§ **Exercise**
A single number is needed: how many lines of the data hold the word "Informationen".

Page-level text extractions
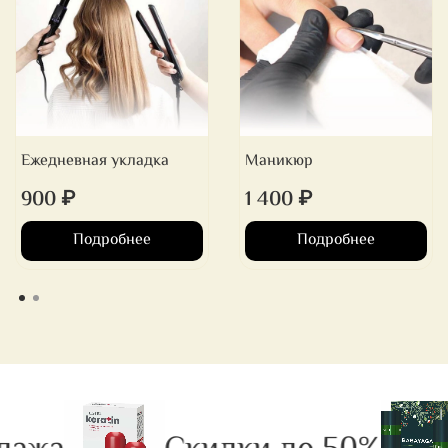
Ежедневная укладка
Маникюр
900 ₽
1 400 ₽
Подробнее
Подробнее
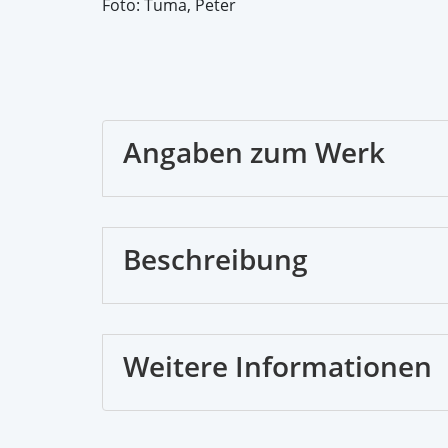
Foto: Tuma, Peter
Angaben zum Werk
Beschreibung
Weitere Informationen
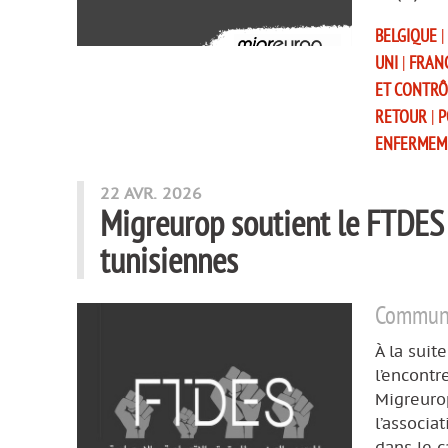
BELGIQUE
|
UNI
|
FRAN
ET CONTRÔ
RETOUR
|
P
ENFERMEM
22 AVR. 2026
Migreurop soutient le FTDES 
tunisiennes
Commun
À la suit
l’encontr
Migreuro
l’associ
dans le c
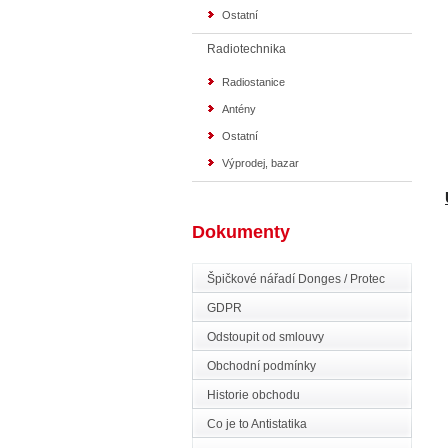
Ostatní
Radiotechnika
Radiostanice
Antény
Ostatní
Výprodej, bazar
Dokumenty
Špičkové nářadí Donges / Protec
GDPR
Odstoupit od smlouvy
Obchodní podmínky
Historie obchodu
Co je to Antistatika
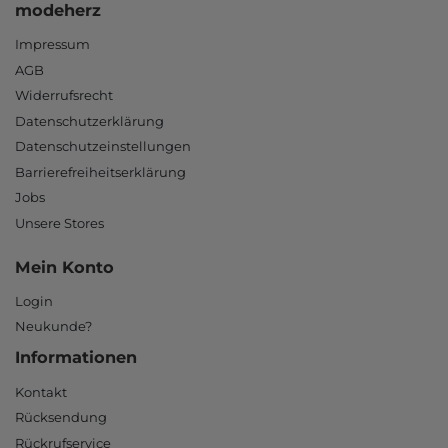
modeherz
Impressum
AGB
Widerrufsrecht
Datenschutzerklärung
Datenschutzeinstellungen
Barrierefreiheitserklärung
Jobs
Unsere Stores
Mein Konto
Login
Neukunde?
Informationen
Kontakt
Rücksendung
Rückrufservice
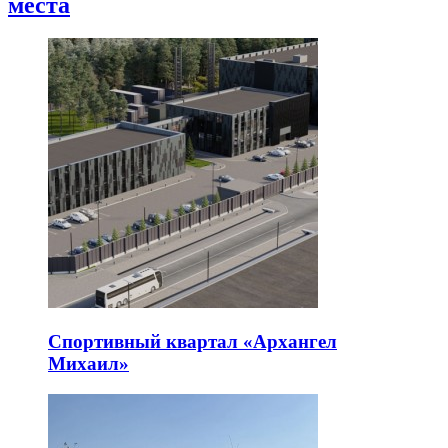
места
Спортивный квартал «Архангел
Михаил»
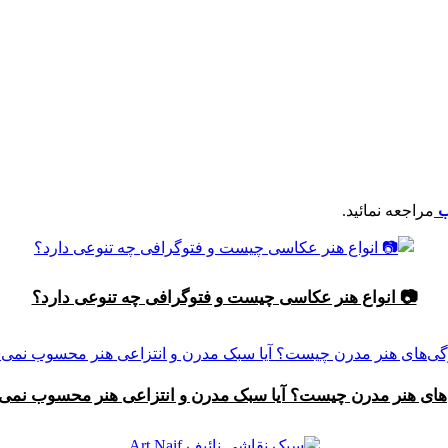
ب
مراجعه نمائید.
📷 انواع هنر عکاسی چیست و فتوگرافی چه تنوعی دارد؟
های هنر مدرن چیست؟ آیا سبک مدرن و انتزاعی هنر محسوب نمی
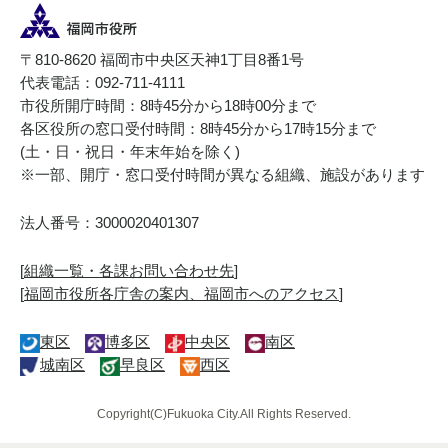
〒810-8620 福岡市中央区天神1丁目8番1号
代表電話：092-711-4111
市役所開庁時間：8時45分から18時00分まで
各区役所の窓口受付時間：8時45分から17時15分まで
(土・日・祝日・年末年始を除く)
※一部、開庁・窓口受付時間が異なる組織、施設があります
法人番号：3000020401307
[
組織一覧・各課お問い合わせ先
]
[
福岡市役所各庁舎の案内、福岡市へのアクセス
]
東区
博多区
中央区
南区
城南区
早良区
西区
Copyright(C)Fukuoka City.All Rights Reserved.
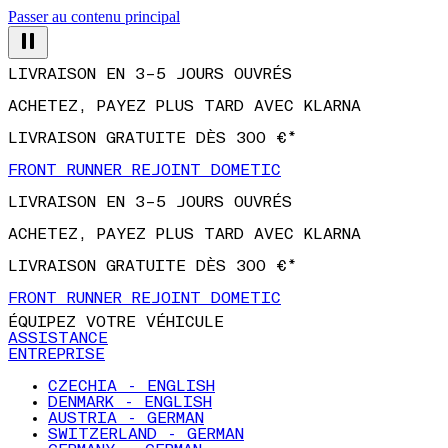
Passer au contenu principal
LIVRAISON EN 3–5 JOURS OUVRÉS
ACHETEZ, PAYEZ PLUS TARD AVEC KLARNA
LIVRAISON GRATUITE DÈS 300 €*
FRONT RUNNER REJOINT DOMETIC
LIVRAISON EN 3–5 JOURS OUVRÉS
ACHETEZ, PAYEZ PLUS TARD AVEC KLARNA
LIVRAISON GRATUITE DÈS 300 €*
FRONT RUNNER REJOINT DOMETIC
ÉQUIPEZ VOTRE VÉHICULE
ASSISTANCE
ENTREPRISE
CZECHIA - ENGLISH
DENMARK - ENGLISH
AUSTRIA - GERMAN
SWITZERLAND - GERMAN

§ **Response to the exercise**
2